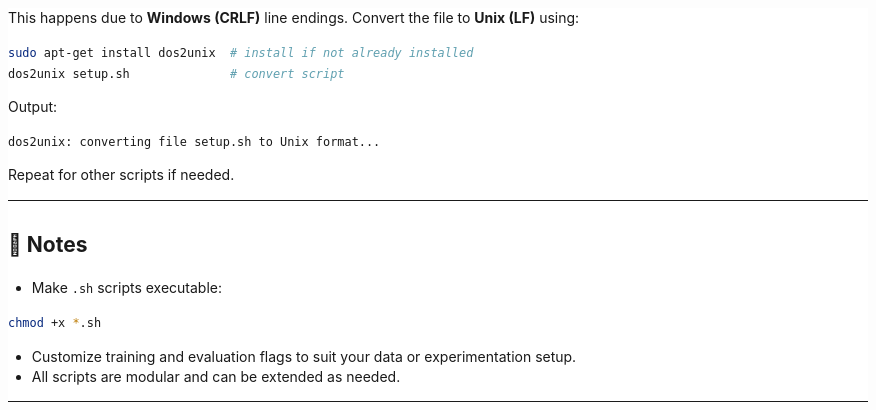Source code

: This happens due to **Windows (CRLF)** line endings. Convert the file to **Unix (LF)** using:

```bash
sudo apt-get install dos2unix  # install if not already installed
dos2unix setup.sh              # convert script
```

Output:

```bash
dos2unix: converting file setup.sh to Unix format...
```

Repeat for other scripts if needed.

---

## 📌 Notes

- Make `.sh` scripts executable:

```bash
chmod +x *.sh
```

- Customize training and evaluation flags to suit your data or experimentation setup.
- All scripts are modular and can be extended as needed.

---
==
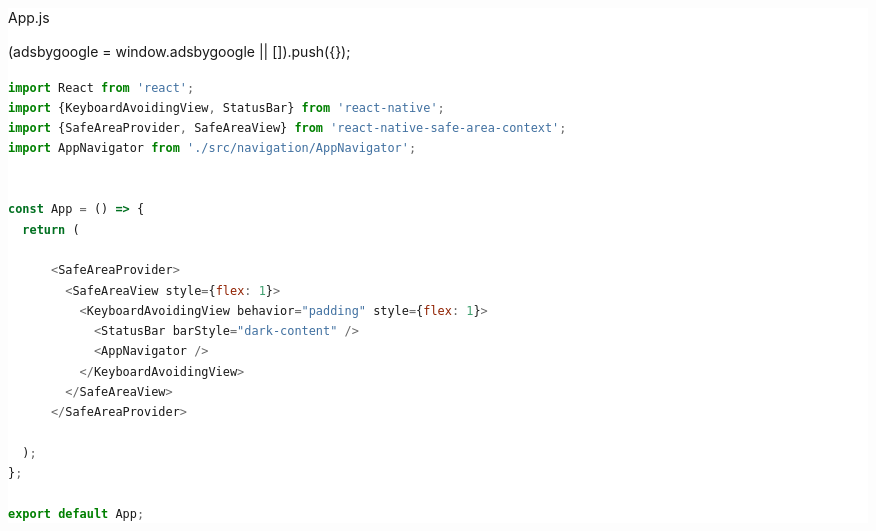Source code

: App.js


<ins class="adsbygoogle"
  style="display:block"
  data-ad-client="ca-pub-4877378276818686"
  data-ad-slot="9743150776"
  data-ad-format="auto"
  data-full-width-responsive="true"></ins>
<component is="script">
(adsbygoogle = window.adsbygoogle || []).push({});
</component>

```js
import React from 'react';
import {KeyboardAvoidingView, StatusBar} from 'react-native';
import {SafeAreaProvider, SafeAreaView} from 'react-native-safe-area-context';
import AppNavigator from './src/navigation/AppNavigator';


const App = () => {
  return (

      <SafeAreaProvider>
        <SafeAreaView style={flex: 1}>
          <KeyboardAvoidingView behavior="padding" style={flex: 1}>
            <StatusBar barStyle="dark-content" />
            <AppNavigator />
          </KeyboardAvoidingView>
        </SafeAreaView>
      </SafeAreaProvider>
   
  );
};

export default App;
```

▶ [HOW TO COMPLETE THIS TASK]: What lines above contain the string "format"? Copy all of them.

▶ [ANSWER SECTION]:
dos2unix: converting file setup.sh to Unix format...
  data-ad-format="auto"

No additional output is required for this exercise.